With a strong bounce back this week, Canadian stocks are once again seeing some good upward momentum. However, it begs the question: how should investors be positioned into the fall? Frankly, a balanced approach is likely best.
There are many variables (Delta variant, inflation, central bank tapering, geopolitical) that could derail markets. Owning a balanced mix of high-quality defensive, income, growth, and value stocks seem to be a good approach. Here are four you could consider buying this week.
A top Canadian defensive stock
Algonquin Power (TSX:AQN)(NYSE:AQN) is an ideal Canadian stock to own for defence in your portfolio. 70% of its portfolio is composed of regulated water, natural gas, and electricity utilities. And given the essential nature of these services, Algonquin collects a stable stream of baseline cash flows. This prevents a lot of long-term downside risk to the stock.

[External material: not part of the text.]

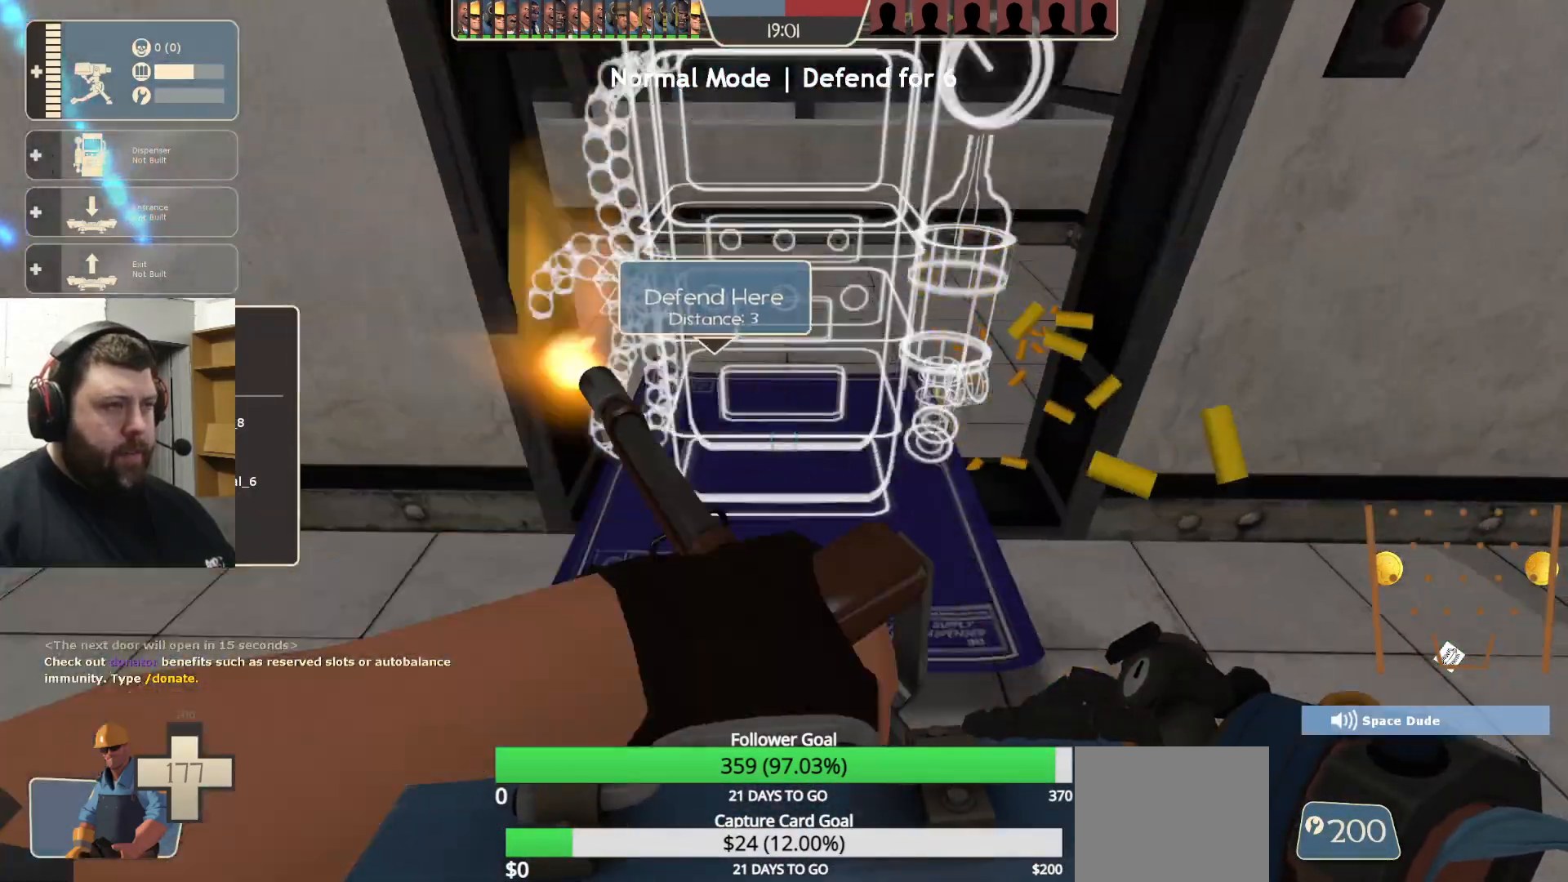
{"buttons": [], "left_stick": "center", "right_stick": "center", "events": [[233, "R2", "up"], [300, "R2", "down"], [367, "R2", "up"]]}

On the flip side, the company is investing heavily to expand its utility rate base and its renewable power operations. It has $9.4 billion of projects set for completion over the next five years. Management expects this could result in 8%-10% compounded annual earnings per share growth!
There are not many other regulated utilities growing at that same pace, so I think long-term shareholders have a lot to benefit from here. Not to mention that this Canadian stock pays a great 4.25% dividend. It has grown that dividend by a 10-year compound annual growth rate (CAGR) of 10%. It could likely continue this trend this going forward.
A top Canadian dividend stock
Another stock to own for attractive dividend income is Brookfield Renewable Partners (TSX:BEP.UN)(NYSE:BEP). This is perhaps one of the best Canadian stocks to buy if you want to participate in environmental, social, and governance (ESG) trends. BEP owns and operates 21,000 megawatts (MW) of hydro, wind, solar, distributed generation, and battery power across the world.
Year to date, this Canadian stock is down 8%. I would not call this stock cheap. However, the recent dip does present an attractive long-term entry point. The company has a large 31,000 MW development portfolio that should fuel 10-15% annual cash flow growth for many years ahead. The stock pays a 3.1% dividend today, but that will likely grow with its rising cash flows.
A top TSX growth stock
Like the above Canadian stocks, Enghouse Systems (TSX:ENGH) has underperformed the market in 2021. Yet, if you zoom back, this stock is one of the top-performing compounders on the TSX. Since 2011, it has delivered an average annual return of 29.4%. When stocks like this pull back below their historic valuation metrics, it is often a good time to buy.
Enghouse operates communications, networking, and asset management software solutions for clients across the world. This company prudently acquires software-as-a-service businesses. It integrates them into its operational platform and then milks them for free cash flow.
COVID-19 and high market valuations have slowed its acquisition strategy recently. In the meantime, it kicks off a ton of free cash flow. As a result, it has a great cash-rich balance. Be patient with this stock and I think investors will be well-rewarded over time.
A top value stock
For a value play on the Canadian stock market, investors could consider Intertape Polymer Group (TSX:ITP). It produces and distributes tapes, wraps, and packaging solutions and equipment. While this sounds like a pretty boring industry (it is), it gets a lot more interesting because it’s benefiting hugely from the rising e-commerce boom.
Many e-commerce packages now use specialized water/heat-activated tape to seal them. ITP is a leader in these products. As a result, over the past year and a half, it has been enjoying very rapid revenue growth and margin expansion.
The company now has the scale, operational efficiencies, and product assortment to really ramp up its growth plans. Despite this, this Canadian stock is one of the cheapest packaging stocks you can find. Also, it kicks out a nice 2.9% dividend right now. All of this makes it an attractive value stock to buy this week.